Le poids de l'administratif, le stress communicatif du conjoint, le sentiment d'insécurité quant à l'avenir de l'entreprise, alimentent un mal-être qui cache d'autres souffrances : écart entre aspirations et activité réelle, manque de reconnaissance.
"Certaines, un jour, se réveillent en larmes. Elles n'ont plus la force de se lever le matin", rapporte Mme Bergere.
"J'ai mes moments de bérézina, où je n'y arrive plus.
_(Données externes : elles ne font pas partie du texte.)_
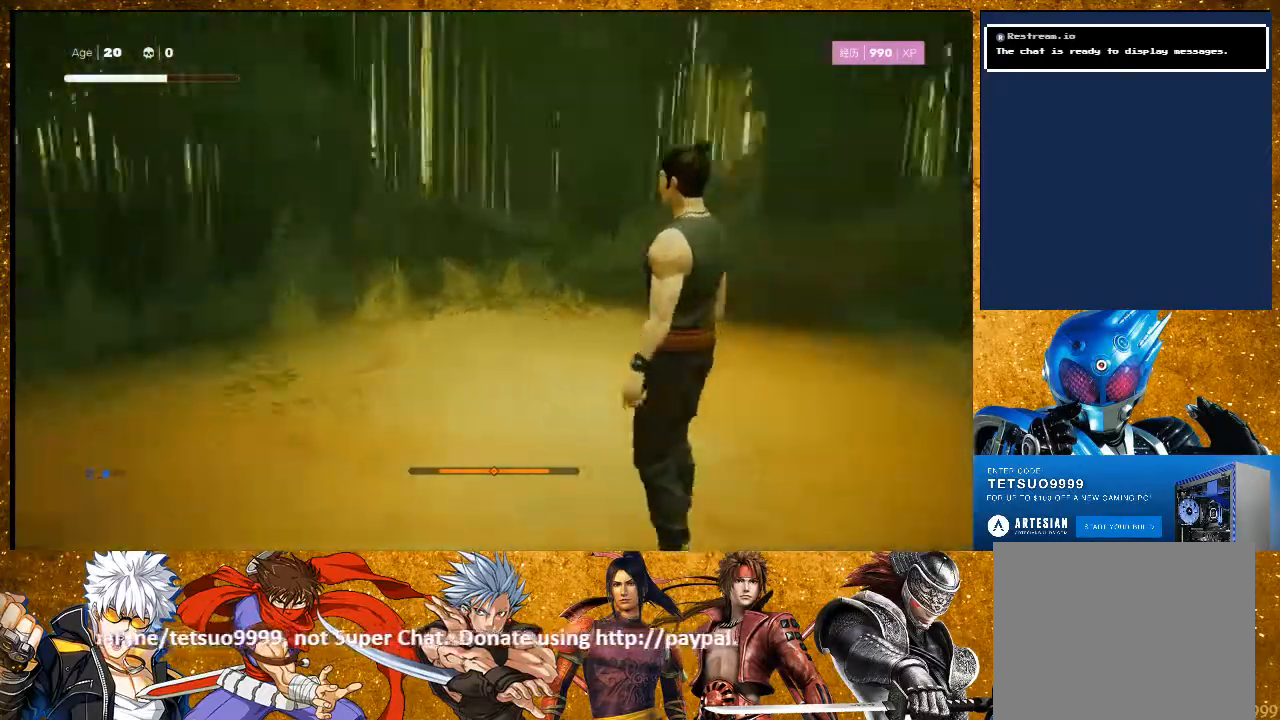
{"dt_ms": 500, "buttons": [], "left_stick": "center", "right_stick": "center", "events": []}
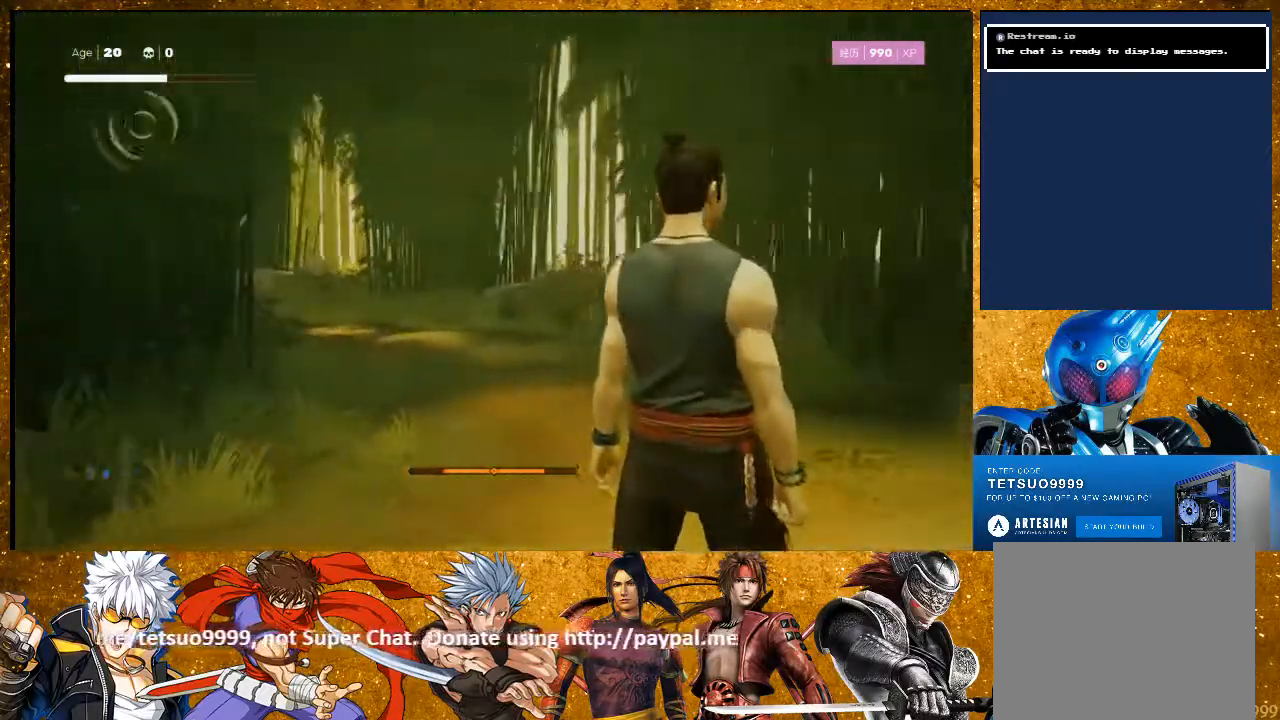
{"dt_ms": 500, "buttons": [], "left_stick": "center", "right_stick": "center", "events": []}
J'aimerais que ça s'arrête", confie Cathy Martineau, qui gère une entreprise de charpente de 20 personnes.
Pour répondre à ces difficultés, la mutuelle des artisans, la MNRA, lance vendredi un service d'assistance téléphonique dédié.
Au bout du fil, des psychologues cliniciens qui pourront "proposer un accompagnement psychologique complet et prévenir les situations d'épuisement personnel et professionnel", explique le secrétaire général de la MNRA, Philippe Bollecker.
Car "souvent les femmes d'artisans s'isolent", en particulier en milieu rural, rapporte Cécile Beaudonnat, conjointe salariée. "Mais dans mon village de 400 habitants, Vermines dans le Puy-de-Dôme, nous sommes très solidaires".
"J'essaie de ne pas parler de travail le dimanche, mais ça revient", regrette Mme Martineau. "Avec mon mari, plus on avance dans le temps, plus il n'y a que l'entreprise entre nous. C'est dommage".